Heather Bresch is willing to participate in a high-profile industry conference this week, but not testify before Congress — and Sen. Chuck Grassley is miffed.
The Mylan Pharmaceuticals chief executive officer is scheduled to appear this coming Thursday at the Forbes Health Summit, a day-long event where high-ranking health industry types and investors assess the present and peer into the future. And Bresch is a featured participant: she’s agreed to chat for 30 minutes about the “public firestorm” over pricing for the EpiPen allergy device, according to the agenda.
However, her scheduled appearance will occur just one day after the drug maker declined to make any of its executives available to testify at a Senate hearing that Grassley (R-Iowa) had scheduled for Wednesday. The hearing was supposed to review a $465 million settlement that Mylan purportedly reached with the US Department of Justice for shortchanging Medicaid.
And Grassley, who chairs the Senate Judiciary Committee, is not pleased.
“Pharmaceutical companies should remember their significant relationship with the public and taxpayers via their participation in government programs and their obligations to testify before a Senate committee seeking answers on behalf of the public and taxpayers,” he said in a statement sent to us.
“The billions of dollars Medicare, Medicaid, private insurance and patients spend on prescription drugs put drug companies in the public eye. If CEOs can voluntarily appear at health summits, surely they can voluntarily appear before a Senate committee.”
As noted previously, an attorney for Mylan wrote Grassley that the company will not appear for three reasons — the “stated focus of the hearing,” because the hearing involves a “pending matter,” and because both the Justice Department and the Centers for Medicare & Medicaid Services have already said they would not send officials to testify. A Mylan spokesman referred us to the letter.

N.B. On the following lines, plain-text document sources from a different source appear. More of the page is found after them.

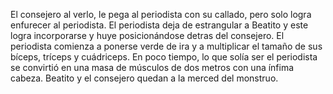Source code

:  El consejero al verlo, le pega al periodista con su callado, pero solo logra enfurecer al periodista. El periodista deja de estrangular a Beatito y este logra incorporarse y huye posicionándose detras del consejero. El periodista comienza a ponerse verde de ira y a multiplicar el tamaño de sus bíceps, tríceps y cuádriceps. En poco tiempo, lo que solía ser el periodista se convirtió en una masa de músculos de dos metros con una ínfima cabeza. Beatito y el consejero quedan a la merced del monstruo.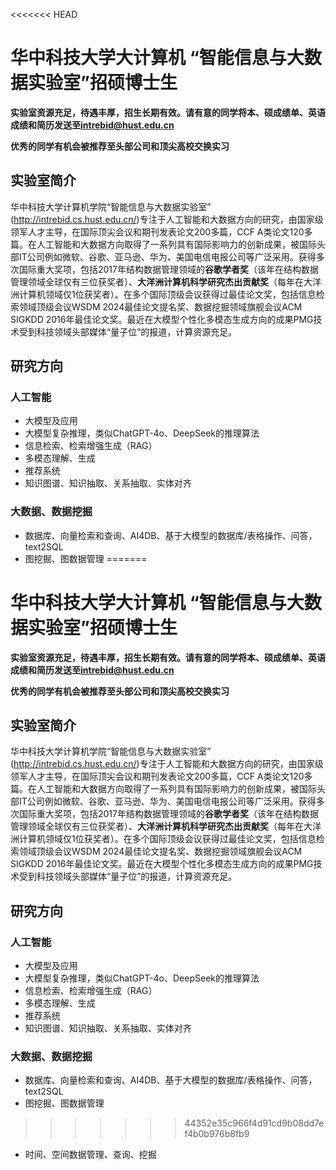 <<<<<<< HEAD
# 华中科技大学大计算机 “智能信息与大数据实验室”招硕博士生

**实验室资源充足，待遇丰厚，招生长期有效。请有意的同学将本、硕成绩单、英语成绩和简历发送至[intrebid@hust.edu.cn](mailto:intrebid@hust.edu.cn)**

**优秀的同学有机会被推荐至头部公司和顶尖高校交换实习**

 

## 实验室简介

华中科技大学计算机学院“智能信息与大数据实验室” (http://intrebid.cs.hust.edu.cn/)专注于人工智能和大数据方向的研究，由国家级领军人才主导，在国际顶尖会议和期刊发表论文200多篇，CCF A类论文120多篇。在人工智能和大数据方向取得了一系列具有国际影响力的创新成果，被国际头部IT公司例如微软、谷歌、亚马逊、华为、美国电信电报公司等广泛采用。获得多次国际重大奖项，包括2017年结构数据管理领域的**谷歌学者奖**（该年在结构数据管理领域全球仅有三位获奖者）、**大洋洲计算机科学研究杰出贡献奖**（每年在大洋洲计算机领域仅1位获奖者）。在多个国际顶级会议获得过最佳论文奖，包括信息检索领域顶级会议WSDM 2024最佳论文提名奖、数据挖掘领域旗舰会议ACM SIGKDD 2016年最佳论文奖。最近在大模型个性化多模态生成方向的成果PMG技术受到科技领域头部媒体“量子位”的报道，计算资源充足。

 

## 研究方向

### 人工智能

- 大模型及应用
- 大模型复杂推理，类似ChatGPT-4o、DeepSeek的推理算法
- 信息检索、检索增强生成（RAG）
- 多模态理解、生成
- 推荐系统
- 知识图谱、知识抽取、关系抽取、实体对齐

 

### 大数据、数据挖掘

- 数据库、向量检索和查询、AI4DB、基于大模型的数据库/表格操作、问答，text2SQL
- 图挖掘、图数据管理
=======
# 华中科技大学大计算机 “智能信息与大数据实验室”招硕博士生

**实验室资源充足，待遇丰厚，招生长期有效。请有意的同学将本、硕成绩单、英语成绩和简历发送至[intrebid@hust.edu.cn](mailto:intrebid@hust.edu.cn)**

**优秀的同学有机会被推荐至头部公司和顶尖高校交换实习**

 

## 实验室简介

华中科技大学计算机学院“智能信息与大数据实验室” (http://intrebid.cs.hust.edu.cn/)专注于人工智能和大数据方向的研究，由国家级领军人才主导，在国际顶尖会议和期刊发表论文200多篇，CCF A类论文120多篇。在人工智能和大数据方向取得了一系列具有国际影响力的创新成果，被国际头部IT公司例如微软、谷歌、亚马逊、华为、美国电信电报公司等广泛采用。获得多次国际重大奖项，包括2017年结构数据管理领域的**谷歌学者奖**（该年在结构数据管理领域全球仅有三位获奖者）、**大洋洲计算机科学研究杰出贡献奖**（每年在大洋洲计算机领域仅1位获奖者）。在多个国际顶级会议获得过最佳论文奖，包括信息检索领域顶级会议WSDM 2024最佳论文提名奖、数据挖掘领域旗舰会议ACM SIGKDD 2016年最佳论文奖。最近在大模型个性化多模态生成方向的成果PMG技术受到科技领域头部媒体“量子位”的报道，计算资源充足。

 

## 研究方向

### 人工智能

- 大模型及应用
- 大模型复杂推理，类似ChatGPT-4o、DeepSeek的推理算法
- 信息检索、检索增强生成（RAG）
- 多模态理解、生成
- 推荐系统
- 知识图谱、知识抽取、关系抽取、实体对齐

 

### 大数据、数据挖掘

- 数据库、向量检索和查询、AI4DB、基于大模型的数据库/表格操作、问答，text2SQL
- 图挖掘、图数据管理
>>>>>>> 44352e35c966f4d91cd9b08dd7ef4b0b976b8fb9
- 时间、空间数据管理、查询、挖掘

Grassley (R-Iowa), called the hearing after federal officials reported Mylan overcharged Medicaid for EpiPen for years, even though the company had been told it should have provided bigger rebates. The disclosure came amid national outrage over repeated price hikes Mylan imposed on the allergy emergency device and questions about the rebates the drug maker paid to Medicaid.
Ever since CMS officials acknowledged Mylan had received repeated warnings about classifying EpiPen in the Medicaid program, Grassley and other lawmakers have questioned the extent to which the agency properly oversaw Medicaid rebates. And lawmakers have also criticized the settlement, which Mylan announced several weeks ago was being finalized, but the Justice Department never confirmed.
Grassley, by the way, criticized the Justice Department, CMS and Mylan for failing to agree to testify. His spokeswoman noted that he may decide to issue subpoenas in order to reschedule the hearing, although a final decision has not been made. We should note that Bresch did testify this past September before the House Oversight and Government Reform Committee.